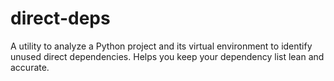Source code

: # direct-deps
A utility to analyze a Python project and its virtual environment to identify unused direct dependencies. Helps you keep your dependency list lean and accurate.
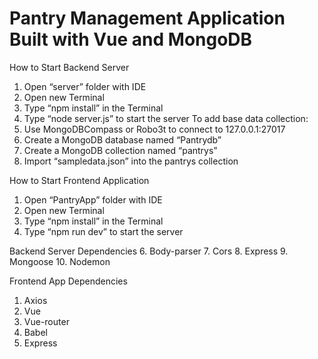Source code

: # Pantry Management Application Built with Vue and MongoDB
How to Start Backend Server
1.	Open “server” folder with IDE
2.	Open new Terminal
3.	Type “npm install” in the Terminal
4.	Type “node server.js” to start the server
To add base data collection:
1.	Use MongoDBCompass or Robo3t to connect to 127.0.0.1:27017
2.	Create a MongoDB database named “Pantrydb”
3.	Create a MongoDB collection named “pantrys”
4.	Import “sampledata.json” into the pantrys collection

How to Start Frontend Application
1.	Open “PantryApp” folder with IDE
2.	Open new Terminal
3.	Type “npm install” in the Terminal
4.	Type “npm run dev” to start the server

Backend Server Dependencies
6.	Body-parser
7.	Cors
8.	Express
9.	Mongoose
10.	Nodemon

Frontend App Dependencies
1.	Axios
2.	Vue
3.	Vue-router
4.	Babel
5.	Express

☆ ☆ ☆ ☆

*Job item*:
Pull out each line of the material above that contains the word "Application".

*Written answer*:
: # Pantry Management Application Built with Vue and MongoDB
How to Start Frontend Application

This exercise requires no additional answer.